John Sommers II for Transport Topics

The U.S. average retail diesel price fell for the 10th consecutive week, dropping 6.5 cents a gallon to $2.112, the Department of Energy reported.

Trucking’s main fuel is 82.1 cents a gallon cheaper than a year ago and remains at its lowest level since March 23, 2009, when it was at $2.093, DOE said after its Jan. 18 survey of fueling stations.

Diesel fell in all regions of the United States, with the lowest average on the Gulf Coast, where it is down to $2.014 a gallon after a drop of 6.6 cents.

DOE also reported the average retail gasoline price fell 8.2 cents to $1.914. It is 15.2 cents cheaper than a year ago. Gasoline also declined in all U.S. regions, with the lowest price of $1.672 found also on the Gulf Coast.



Jeffery Born, a professor of finance at Northeastern University in Boston, told Transport Topics, “While diesel fuel prices in the U.S. have not declined as much as the price of crude oil over the past 12 months, neither have gasoline prices in many parts of the country. They did fall about 30% nationwide in 2015.”

Looking ahead this year, Born said, “It is unlikely that we see a similar decline in 2016, but I expect prices to decline for the first half of 2016, at a minimum.”

On Jan. 20, crude oil futures closed on the New York Mercantile Exchange at $26.56 a barrel, the lowest close since May 2003. On Jan. 20, 2014, crude oil futures were almost $20 higher and closed at $46.39.

Born said sluggish economic activity in China and Europe means that “international energy firms will look to push product toward the U.S. economy, which is much more robust.”

Denton Cinquegrana, an analyst with the Oil Price Information Service, said the average retail diesel price was lower than the average retail gasoline price in Alaska, California and Montana — and the two were even in Nevada — on Jan. 19.

Diesel is generally more costly than gasoline and, typically, demand for heating oil increases in the winter, which reduces the availability of the base stock they share.
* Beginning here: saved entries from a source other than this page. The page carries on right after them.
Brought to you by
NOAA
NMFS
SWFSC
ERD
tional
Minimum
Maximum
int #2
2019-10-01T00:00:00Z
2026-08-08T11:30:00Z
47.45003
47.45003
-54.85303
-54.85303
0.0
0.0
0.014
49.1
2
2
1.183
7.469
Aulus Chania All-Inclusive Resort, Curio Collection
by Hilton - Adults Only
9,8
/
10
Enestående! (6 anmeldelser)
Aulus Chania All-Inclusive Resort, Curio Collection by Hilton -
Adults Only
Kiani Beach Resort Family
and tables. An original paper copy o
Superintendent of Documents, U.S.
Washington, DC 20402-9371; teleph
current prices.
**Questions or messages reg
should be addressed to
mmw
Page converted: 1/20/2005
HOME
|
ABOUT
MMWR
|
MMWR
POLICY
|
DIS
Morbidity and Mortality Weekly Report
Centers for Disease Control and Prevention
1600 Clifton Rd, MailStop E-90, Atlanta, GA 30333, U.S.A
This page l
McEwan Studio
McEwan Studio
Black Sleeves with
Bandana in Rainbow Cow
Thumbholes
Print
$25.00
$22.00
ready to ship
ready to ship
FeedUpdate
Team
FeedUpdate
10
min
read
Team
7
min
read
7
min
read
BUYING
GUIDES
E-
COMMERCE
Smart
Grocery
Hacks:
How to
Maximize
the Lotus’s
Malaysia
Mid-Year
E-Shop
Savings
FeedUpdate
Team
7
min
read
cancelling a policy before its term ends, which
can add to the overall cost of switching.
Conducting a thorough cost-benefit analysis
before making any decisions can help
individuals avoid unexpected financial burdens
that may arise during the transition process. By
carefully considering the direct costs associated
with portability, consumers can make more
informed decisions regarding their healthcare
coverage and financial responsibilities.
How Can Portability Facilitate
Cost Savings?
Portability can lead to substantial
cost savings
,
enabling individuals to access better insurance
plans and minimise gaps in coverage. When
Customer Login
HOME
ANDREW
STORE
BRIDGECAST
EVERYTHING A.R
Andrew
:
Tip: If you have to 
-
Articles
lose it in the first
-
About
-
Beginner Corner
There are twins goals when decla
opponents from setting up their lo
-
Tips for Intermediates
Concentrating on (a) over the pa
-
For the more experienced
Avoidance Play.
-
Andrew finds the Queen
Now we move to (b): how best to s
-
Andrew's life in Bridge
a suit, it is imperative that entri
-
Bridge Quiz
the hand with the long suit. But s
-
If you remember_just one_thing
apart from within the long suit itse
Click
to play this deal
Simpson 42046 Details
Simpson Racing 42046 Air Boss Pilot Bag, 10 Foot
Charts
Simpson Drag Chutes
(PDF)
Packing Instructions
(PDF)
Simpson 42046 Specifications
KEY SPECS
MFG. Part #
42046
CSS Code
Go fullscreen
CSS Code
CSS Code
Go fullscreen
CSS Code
That has resulted traditionally in higher diesel prices, unlike the current situation.

“I think you’re going to see more and more of that happening, particularly in the spring and summer [when demand for gasoline goes up],” Cinquegrana said.

The International Energy Agency said last week that global oil markets could “drown in oversupply,” sending prices even lower as demand growth slows and Iran revives exports with the end of sanctions.

IEA trimmed 2016 estimates for global oil demand as China’s economic expansion weakens and raised forecasts for supplies outside the OPEC oil cartel.

While non-OPEC supply is set to drop 600,000 barrels a day in 2016, Iran’s comeback could fill that gap by the middle of the year, Bloomberg News reported. As a result, world markets may be left with a surplus of 1.5 million barrels a day in the first half.

“Concerns about excess supply continue to weigh on the market,” Gene McGillian, a senior analyst at Tradition Energy in Stamford, Connecticut, told Bloomberg. “We began last year with a multimonth string of huge inventory gains. It looks like we’re going to do the same this year, with the difference being that we’re already close to 80-year highs.”

Recently, the world’s two benchmark crude oils, Brent and West Texas Intermediate, have been converging in price.

Brent futures closed at $27.88 on Jan. 20, just $1.33 higher than WTI’s price on the same day.

OPIS’ Cinquegrana said part of the narrowing is because WTI is gaining wider distribution through an expanding infrastructure and exports, and that has put pressure on prices for Brent.

“Some of the supply bottlenecks for WTI have been alleviated over the last year or two,” Cinquegrana said.

He added there was little justification for one benchmark oil to go way above the other without some disruptive event.